Others, however, see it differently. "I don't find it shocking at all," said David M. D'Agostino, town solicitor. Although the audit does highlight "questionable administrative practices," D'Agostino said, "I think 'shocking' is a term you would use if you found wrongdoing or malfeasance, things of that nature, none of which was found in this report."
The audit says $552,567 was spent over nearly three years to fund 41 loans/grants to repair 31 homes, with seven loans in Scituate for $87,102; 10 in Foster for $97,311; and 24 in Glocester, $368,154, mostly for mobile homes.
One Glocester mobile-home project cost $62,000, far more than allowed by program guidelines, the audit said. Noting that the home in question was in "extremely poor condition resulting in unhealthy living conditions," the audit suggested that a "social service solution" or "comprehensive home renovation" would have better addressed this situation than the WRIHRP.
Other findings include:
* An audit was never done of the program;
* No professional legal advice nor accounting advice was ever obtained, so the program did not utilize an attorney to prepare loan documents, for instance, nor did it use accounting software to facilitate record keeping;
* The program's status as a nonprofit expired, leaving the status of WRIHRP legal agreements in question including liens to guarantee loan repayments (the program has 117 outstanding loans);
* In addition to the $62,000 repairs, four other mobile homes in Glocester were repaired at costs ranging from 55 percent to 78 percent of the assessed property value, far above the 25 percent limit.
Although earlier reports indicated that there had been administrative expenses beyond the 20 percent allowed by the state, auditors found no direct evidence of that because neither the state Office of Housing and Community Development which oversees such programs for the state, nor WRIHRP had the necessary documentation to prove compliance. "Analyses to definitively determine compliance would require extensive effort that may not be warranted at this point," the audit said.
The audit endorsed the idea of forming consortiums to operate programs like WRIHRP in several communities at once as a way to save money and effort, but it recommended that the state and the communities keep much closer track of such programs in the future.
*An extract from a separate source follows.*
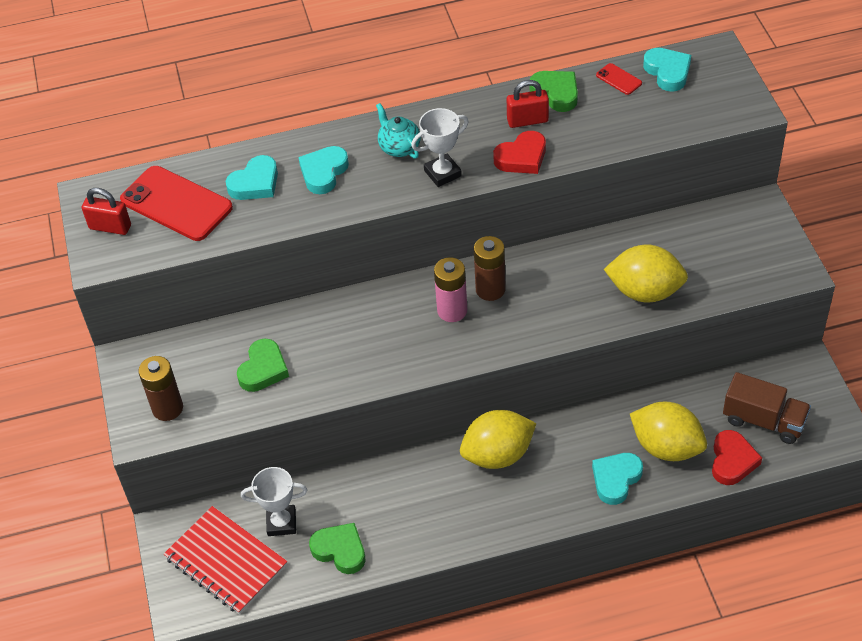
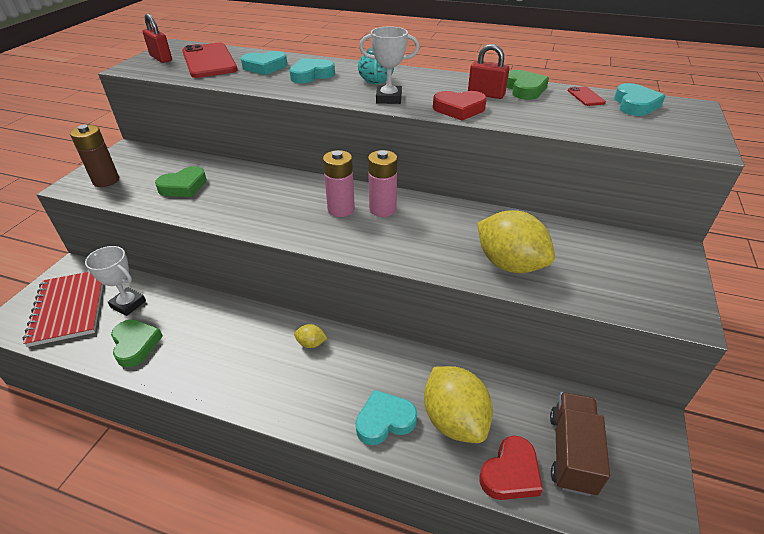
camera: 30 degrees right, 10 degrees down
(490, 289) = (382, 209): brown battery -> pink battery
(498, 455) = (311, 343): yellow lemon -> yellow lemon, size x0.43
(763, 421) = (571, 452): brown truck -> brown truck turned 135 degrees counterclockwise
An annual audit and the improved tracking of compliance with administrative expenditure limits are two key recommendations.
As of March 31, the program had $127,640 cash, which the audit recommends go to the state for further use within the federal Community Development Block Grant program. Other assets are $1.34 million in loans receivable. Total administrative costs during nearly three years were $191,605, with the lion's share, $173,276, for personnel. Scituate incurred $52,652 in administrative costs, with Foster at $36,725 and Glocester, $94,516.
Hoyle, asked to comment on Marcello's "shocking" assessment, said: "I wouldn't describe it as 'shocking' from my perspective. The problem is that we have one of those situations that didn't receive the oversight it should have over the years" and that, Hoyle suggested, may explain why the state representative finds it "shocking."
D'Agostino and Town Councilwoman Kathleen Knight-Bianchi announced about two weeks ago the start of Scituate's own low-income home repair program (see related story above), to be administered by NeighborWorks Blackstone River Valley, a housing development program based in Woonsocket since the mid-1980s.
Regarding the audit's recommendations, D'Agostino noted that the town's agreement with NeighborWorks includes requirements for quarterly reports to the Town Council and annual audits. Also, he said, "our office (Gorham & Gorham Inc.) is in the process of reviewing existing loan agreements assigned to the Scituate Home Repair program" to ensure their legality, and he said he knows of none in default.